--- Records to process ---
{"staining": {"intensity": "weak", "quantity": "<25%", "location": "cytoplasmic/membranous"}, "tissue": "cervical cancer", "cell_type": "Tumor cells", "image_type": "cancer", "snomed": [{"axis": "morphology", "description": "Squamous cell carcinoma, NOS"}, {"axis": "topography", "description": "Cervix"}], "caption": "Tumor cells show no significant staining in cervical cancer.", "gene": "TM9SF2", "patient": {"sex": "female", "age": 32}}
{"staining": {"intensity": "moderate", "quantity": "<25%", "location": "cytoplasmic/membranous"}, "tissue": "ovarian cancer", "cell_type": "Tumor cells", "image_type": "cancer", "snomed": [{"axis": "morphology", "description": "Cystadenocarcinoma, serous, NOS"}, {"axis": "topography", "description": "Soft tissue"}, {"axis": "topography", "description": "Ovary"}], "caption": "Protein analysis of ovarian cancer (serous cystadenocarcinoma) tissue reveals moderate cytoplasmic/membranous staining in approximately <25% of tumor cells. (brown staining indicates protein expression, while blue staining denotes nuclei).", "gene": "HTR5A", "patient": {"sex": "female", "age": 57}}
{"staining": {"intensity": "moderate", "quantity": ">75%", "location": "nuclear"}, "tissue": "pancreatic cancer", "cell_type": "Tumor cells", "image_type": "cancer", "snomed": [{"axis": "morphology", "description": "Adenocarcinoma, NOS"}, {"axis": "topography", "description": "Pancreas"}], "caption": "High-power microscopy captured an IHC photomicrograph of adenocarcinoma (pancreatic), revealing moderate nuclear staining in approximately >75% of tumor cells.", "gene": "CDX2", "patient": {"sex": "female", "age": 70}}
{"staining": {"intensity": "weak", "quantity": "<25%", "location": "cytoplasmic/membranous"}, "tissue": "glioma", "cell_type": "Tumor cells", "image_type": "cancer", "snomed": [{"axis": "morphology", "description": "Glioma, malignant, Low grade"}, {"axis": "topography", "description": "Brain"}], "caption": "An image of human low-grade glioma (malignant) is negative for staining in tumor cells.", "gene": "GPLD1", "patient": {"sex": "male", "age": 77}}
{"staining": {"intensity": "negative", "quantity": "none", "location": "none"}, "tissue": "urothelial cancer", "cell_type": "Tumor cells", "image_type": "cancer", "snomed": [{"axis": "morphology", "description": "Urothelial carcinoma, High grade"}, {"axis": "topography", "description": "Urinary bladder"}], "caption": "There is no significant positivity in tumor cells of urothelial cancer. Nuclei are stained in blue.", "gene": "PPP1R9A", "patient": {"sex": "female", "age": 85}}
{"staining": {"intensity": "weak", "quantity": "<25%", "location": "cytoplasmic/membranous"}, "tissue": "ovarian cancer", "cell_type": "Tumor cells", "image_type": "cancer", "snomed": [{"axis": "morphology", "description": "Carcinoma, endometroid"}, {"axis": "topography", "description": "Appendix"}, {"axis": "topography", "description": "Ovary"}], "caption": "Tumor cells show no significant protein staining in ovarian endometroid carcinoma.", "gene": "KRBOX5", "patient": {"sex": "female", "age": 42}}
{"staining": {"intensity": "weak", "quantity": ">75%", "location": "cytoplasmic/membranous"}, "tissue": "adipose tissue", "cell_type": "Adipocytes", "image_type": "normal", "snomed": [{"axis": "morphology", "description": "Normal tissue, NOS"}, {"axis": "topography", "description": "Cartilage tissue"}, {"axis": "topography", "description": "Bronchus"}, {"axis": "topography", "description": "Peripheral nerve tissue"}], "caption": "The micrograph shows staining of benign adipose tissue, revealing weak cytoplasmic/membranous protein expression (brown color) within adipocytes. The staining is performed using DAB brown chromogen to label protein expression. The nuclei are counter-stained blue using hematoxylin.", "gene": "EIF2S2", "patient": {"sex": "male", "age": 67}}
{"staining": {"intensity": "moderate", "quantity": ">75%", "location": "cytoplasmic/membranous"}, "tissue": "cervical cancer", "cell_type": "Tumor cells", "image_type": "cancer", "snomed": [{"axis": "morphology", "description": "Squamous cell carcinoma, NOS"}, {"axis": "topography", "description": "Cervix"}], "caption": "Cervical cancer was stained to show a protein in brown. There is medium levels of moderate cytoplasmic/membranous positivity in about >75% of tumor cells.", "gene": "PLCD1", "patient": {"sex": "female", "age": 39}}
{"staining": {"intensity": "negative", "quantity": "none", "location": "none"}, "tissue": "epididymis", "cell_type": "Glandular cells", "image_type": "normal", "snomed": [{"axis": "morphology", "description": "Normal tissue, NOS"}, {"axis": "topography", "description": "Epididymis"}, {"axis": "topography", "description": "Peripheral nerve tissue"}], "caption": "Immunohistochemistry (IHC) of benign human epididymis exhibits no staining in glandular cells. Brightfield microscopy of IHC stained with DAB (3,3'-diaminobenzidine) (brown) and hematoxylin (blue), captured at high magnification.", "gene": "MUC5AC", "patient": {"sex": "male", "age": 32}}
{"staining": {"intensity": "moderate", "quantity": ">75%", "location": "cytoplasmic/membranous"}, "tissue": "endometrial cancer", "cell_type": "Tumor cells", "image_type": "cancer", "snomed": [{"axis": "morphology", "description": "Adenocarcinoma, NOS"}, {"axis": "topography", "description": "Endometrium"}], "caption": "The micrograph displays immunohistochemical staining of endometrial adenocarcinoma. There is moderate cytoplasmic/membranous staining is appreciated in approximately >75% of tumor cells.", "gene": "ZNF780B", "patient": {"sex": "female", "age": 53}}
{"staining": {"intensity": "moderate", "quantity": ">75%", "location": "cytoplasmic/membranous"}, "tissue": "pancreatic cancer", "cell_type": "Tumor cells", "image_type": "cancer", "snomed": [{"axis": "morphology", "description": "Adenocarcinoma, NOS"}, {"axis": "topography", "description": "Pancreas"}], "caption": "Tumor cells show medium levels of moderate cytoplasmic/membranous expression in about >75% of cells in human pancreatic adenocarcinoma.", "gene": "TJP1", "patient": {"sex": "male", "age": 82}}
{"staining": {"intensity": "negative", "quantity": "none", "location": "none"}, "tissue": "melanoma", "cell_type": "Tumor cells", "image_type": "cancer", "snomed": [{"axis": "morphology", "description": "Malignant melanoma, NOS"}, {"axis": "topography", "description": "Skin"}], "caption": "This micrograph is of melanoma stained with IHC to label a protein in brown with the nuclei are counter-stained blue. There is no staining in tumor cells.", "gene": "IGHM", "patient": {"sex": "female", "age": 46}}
---
Requirement
Say how many of the lines above include the string "grade", and give no other words.

Task solution
2